Virtual office services

Where a TCSP provides such services to a customer, and that customer has no corresponding usage or access to physical space at the premises of the TCSP, this is commonly referred to as a “Virtual office” service. Virtual office services are caught by the Act.

Providing physical space or serviced office facilities

However, where a customer does have access to, and usage of, physical space at the  address of the TCSP, determining whether this type of service is caught by the Act may be less straightforward. This is particularly so considering that many TCSPs offer both virtual and serviced office facilities to their customers. And in some cases, there is not always a clear distinction between the two types of product offering. Relevant factors include:

  • Where a customer occupies physical space at the premises of the TCSP, attends it, collects their own mail (rather than it being forwarded elsewhere) and ordinarily deals with their own correspondence directed to the address, this is essentially little more than a landlord/tenant arrangement. This type of service will not be caught by the Act.
  • However, where additional services such as mail forwarding, receptionist and phone messaging and forwarding are provided, this goes beyond a typical landlord/tenant arrangement. In these circumstances, and particularly where there are restrictions to the extent or availability of the usage of the physical space, this would potentially be caught by the Act.
  • Ultimately, where the additional services provided are more than ancillary and represent a customer to be at the address of the TCSP when they are ordinarily not, this type of product offering would be caught by the Act.

GoAML training

All reporting entities must be registered with the Police Financial Intelligence Unit (FIU) to use goAML.  goAML is the prescribed method by which reporting entities submit suspicious transaction reports (STRs) to the FIU.

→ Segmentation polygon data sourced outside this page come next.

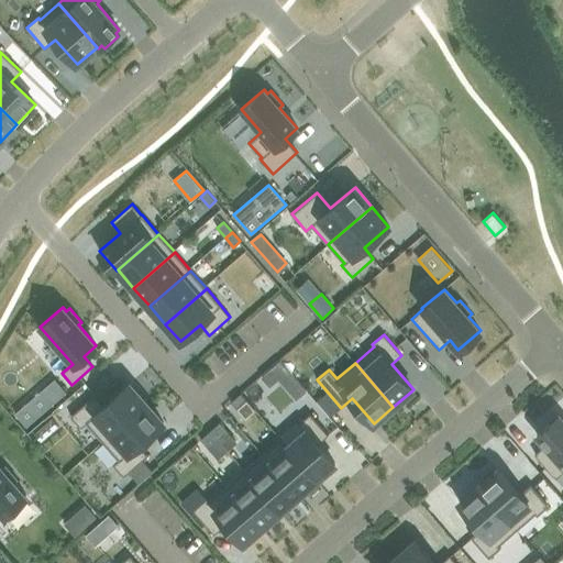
[(40,392),(52,405),(66,392),(55,378),(40,392)]
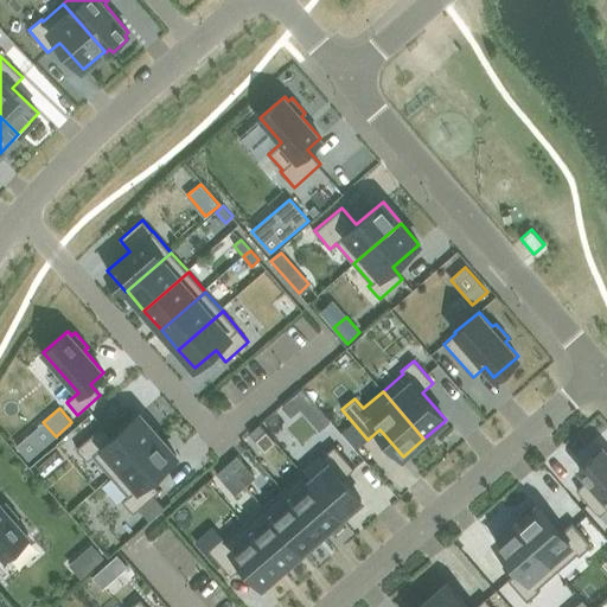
[(102,426),(76,449),(88,461),(94,457),(112,477),(158,435),(140,414),(113,438),(102,426)]
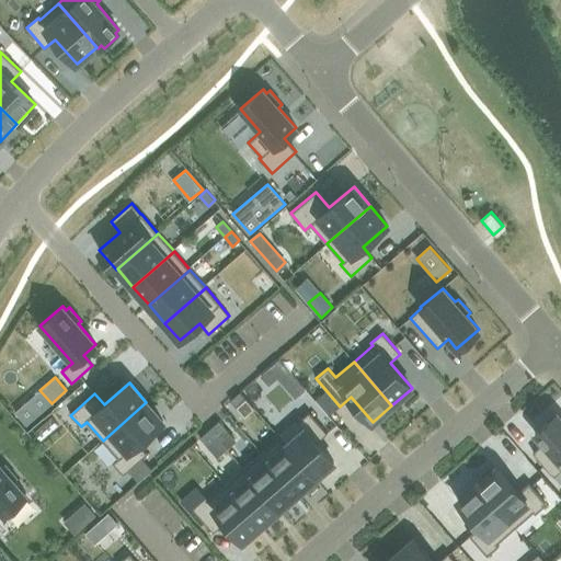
[(240,392),(230,401),(236,408),(245,399),(240,392)]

To help with this process, the FIU offers goAML training to reporting entities around New Zealand. Benefits include hands-on training using goAML, information provided on the correct drop-down boxes to use, and the opportunity to ask the FIU any specific questions you may have. You will also have an opportunity to practise the most prevalent types of transactions your company will come across while under the guidance of FIU staff.

If you are interested in goAML training please email goAML@police.govt.nz.

Do we need to collect CDD on a customer whom we personally know?

A question many smaller reporting entities ask the Department is: “Do we need to collect CDD on customer whom we personally know?” The answer is, yes, if the Act requires CDD be obtained.

In such cases, CDD must be collected on customers, regardless of whether this person is a stranger or someone you know quite well. For example, while knowing a customer can inform the reporting entity regarding risks involved in dealing with this person, the Act nevertheless requires that CDD be collected and held for all business relationship customers and for those who conduct an occasional transaction.